Amazon CEO Andy Jassy used the company’s Q3 call to put agentic commerce squarely on the map, arguing that much of AI’s business value “will be in the form of agents” and that Amazon Web Services (AWS) is assembling the tools to take those agents from proofs of concept to production.

“AWS is heavily investing in this area and well positioned to be a leader,” he said.

Jassy framed the effort as a reprise of AWS’s early cloud playbook: modular infrastructure and developer tooling. For companies building their own agents, Amazon introduced Strands, which he said makes it “much easier to create agents from any foundation model that builders desire.”

For running them at scale, AWS launched AgentCore, a runtime and operations layer Jassy described as “a set of infrastructure building blocks that allow builders to deploy secure, scalable agents.”

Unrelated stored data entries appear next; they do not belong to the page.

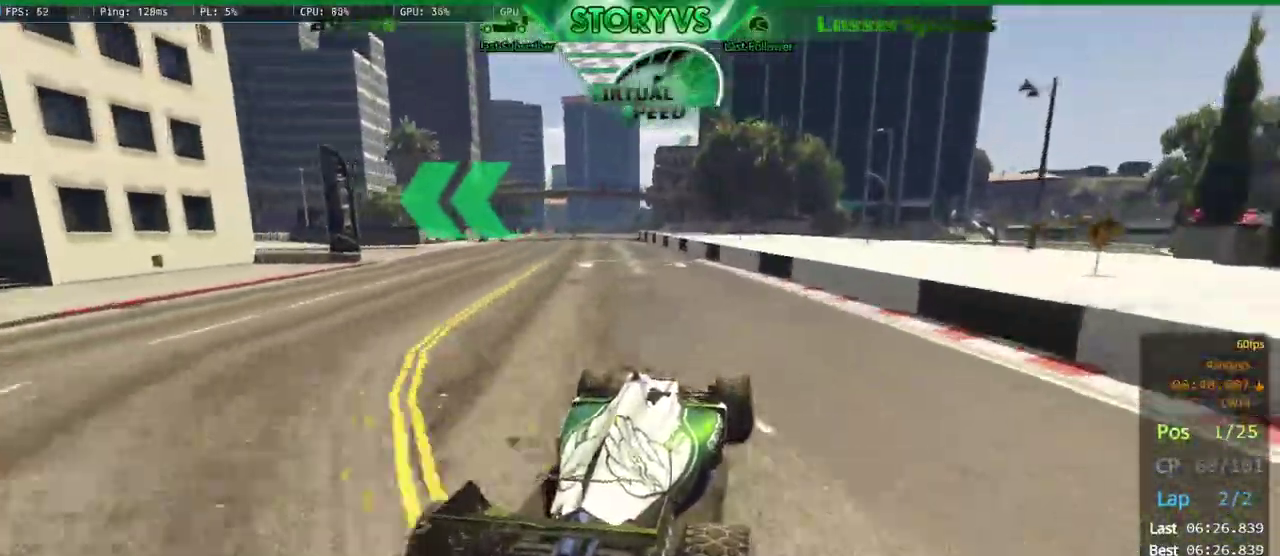
{"buttons": ["L2"], "left_stick": "left", "right_stick": "left", "button_events": []}
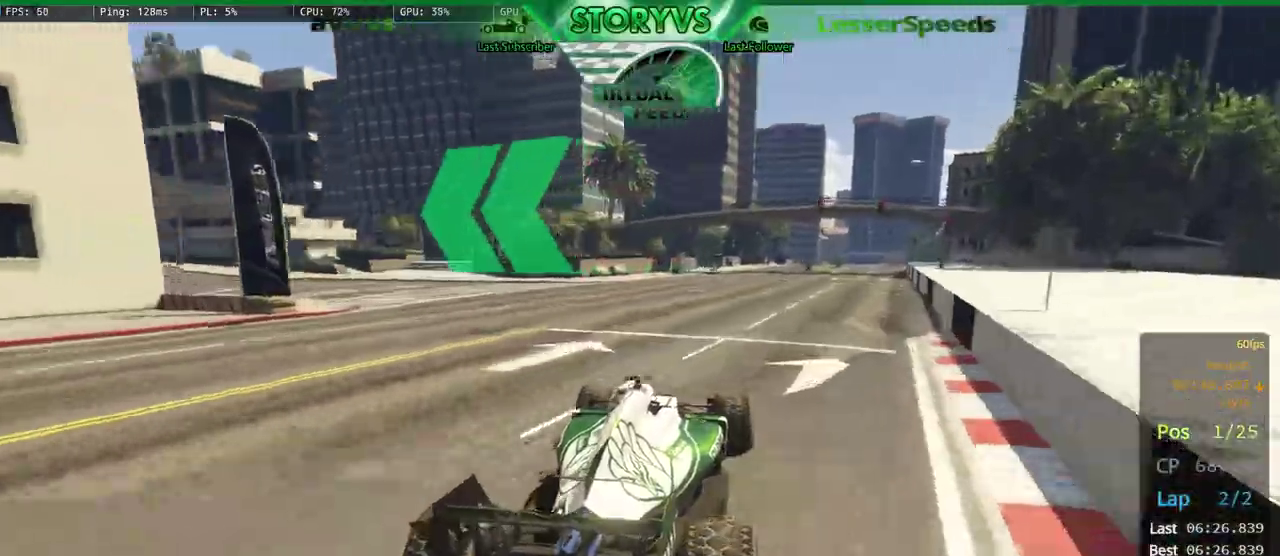
{"buttons": [], "left_stick": "left", "right_stick": "left", "button_events": [[16, "L2", "up"]]}
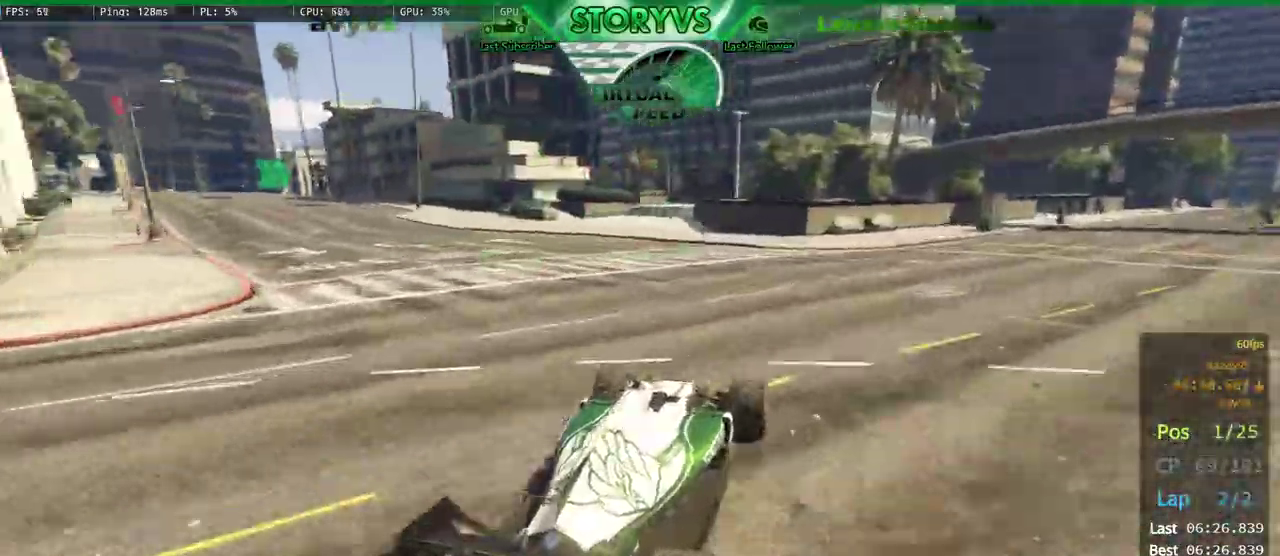
{"buttons": [], "left_stick": "left", "right_stick": "left", "button_events": []}
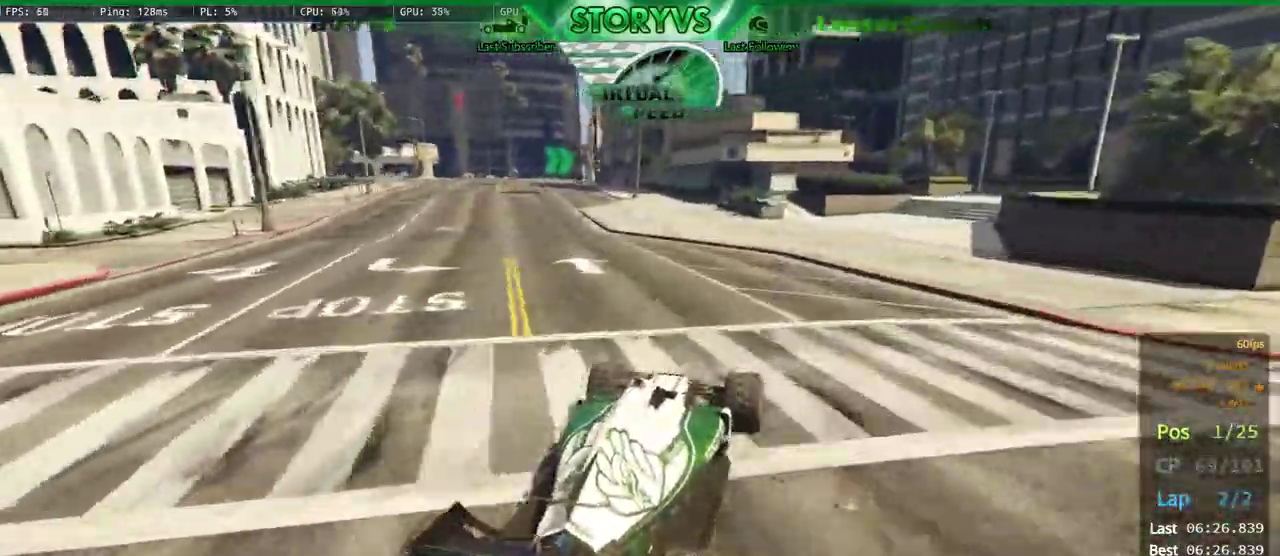
{"buttons": [], "left_stick": "left", "right_stick": "down-left", "button_events": []}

Early users include Ericsson, Sony and Cohere Health, which deploys agents that cut medical review times “by up to 30% to 40%.” He added that the AgentCore SDK has already been downloaded more than 1 million times.

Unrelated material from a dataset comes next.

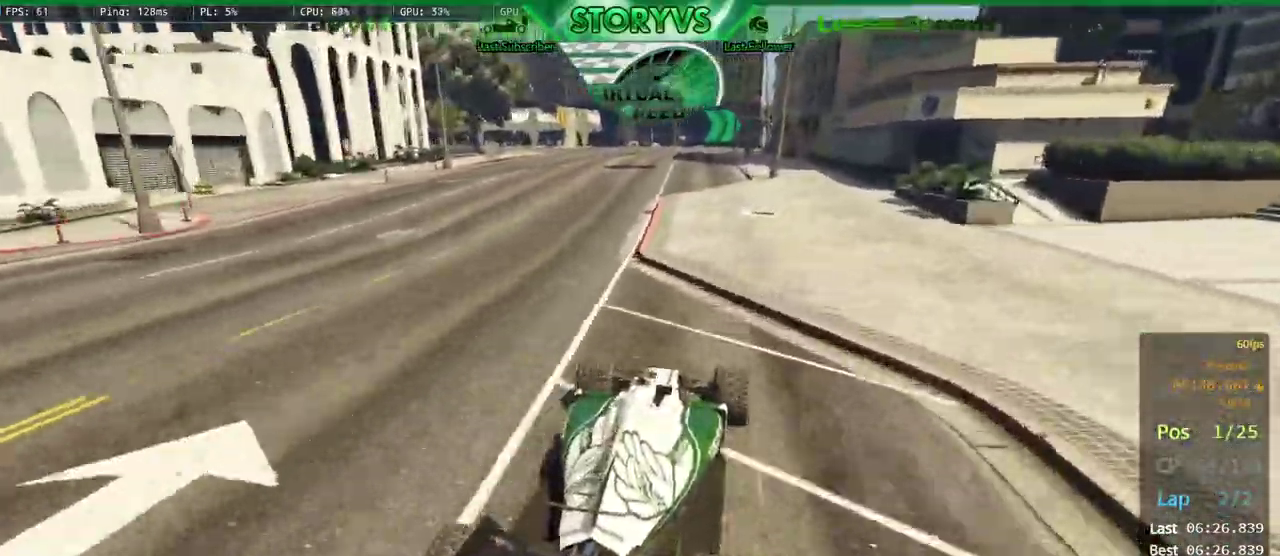
{"buttons": [], "left_stick": "center", "right_stick": "down-right", "button_events": []}
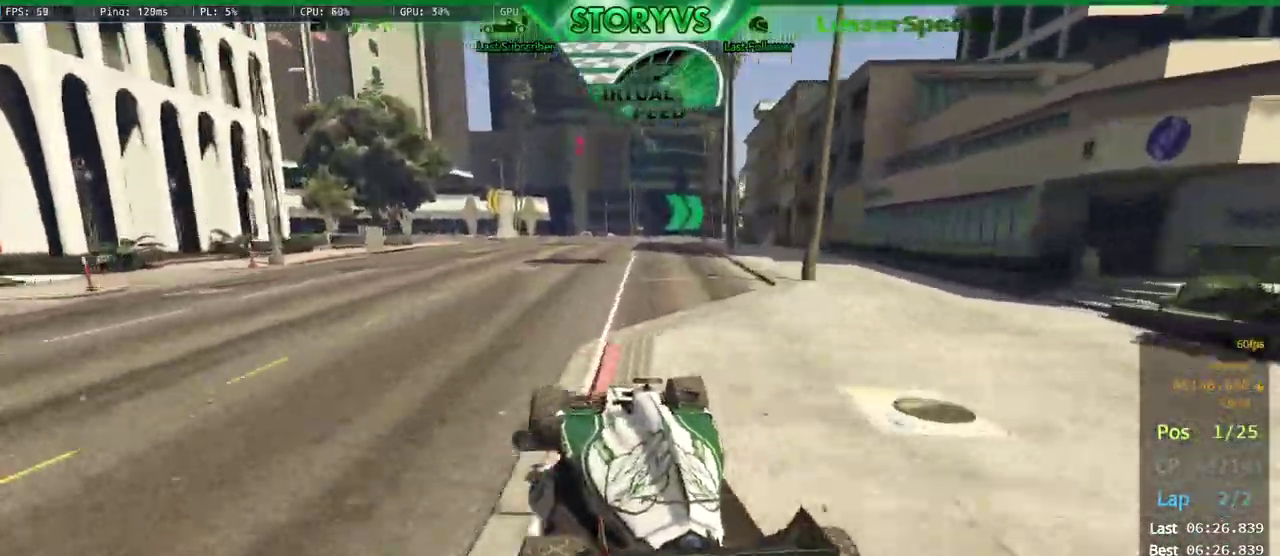
{"buttons": [], "left_stick": "up-right", "right_stick": "down-right", "button_events": []}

Amazon ranks No. 1 in Digital Commerce 360’s Top 2000 Database. The database is how Digital Commerce 360 tracks the largest North American online retailers by their annual ecommerce sales.

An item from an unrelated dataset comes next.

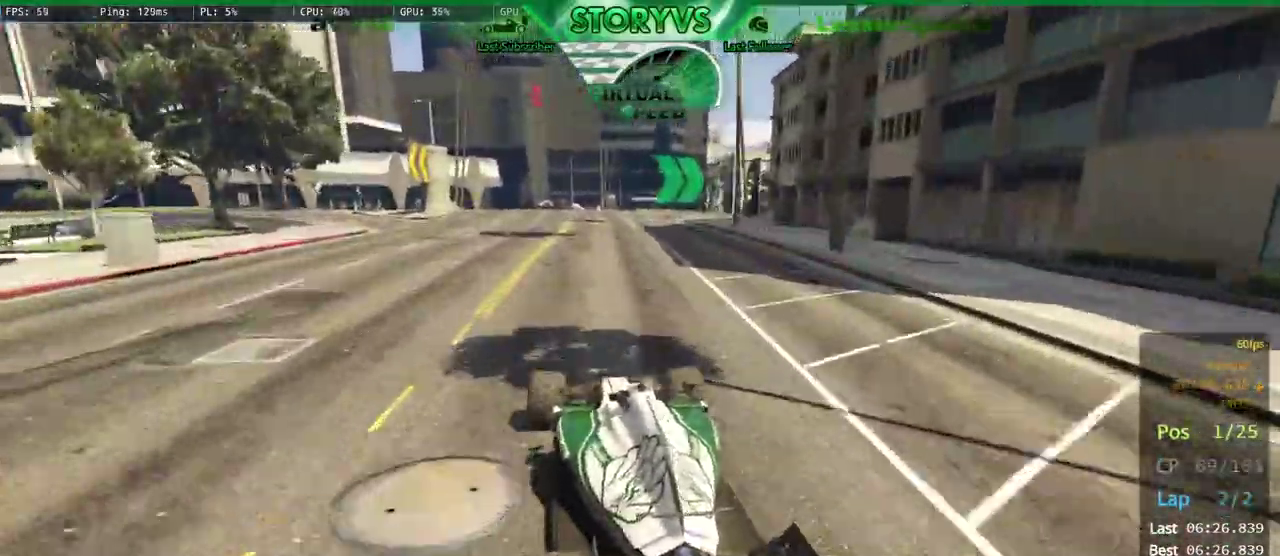
{"buttons": [], "left_stick": "center", "right_stick": "down-right", "button_events": []}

Amazon is also No. 3 in Digital Commerce 360’s Global Online Marketplaces Database. That database ranks the 100 largest such marketplaces by third-party gross merchandise value (GMV).

How AWS is investing in agentic AI

AWS is seeding its own agents as well. Jassy pointed to Kiro, an “agentic coding IDE” that drew more than 100,000 developers in its first days of preview and has processed trillions of tokens, and Transform, an agent customers used to save 700,000 hours of manual effort this year, including Thomson Reuters’ migration work. For business users, Quick Suite aims to bring “a consumer AI-like experience to work,” with early users seeing more than 80% time savings on complex tasks, according to Jassy.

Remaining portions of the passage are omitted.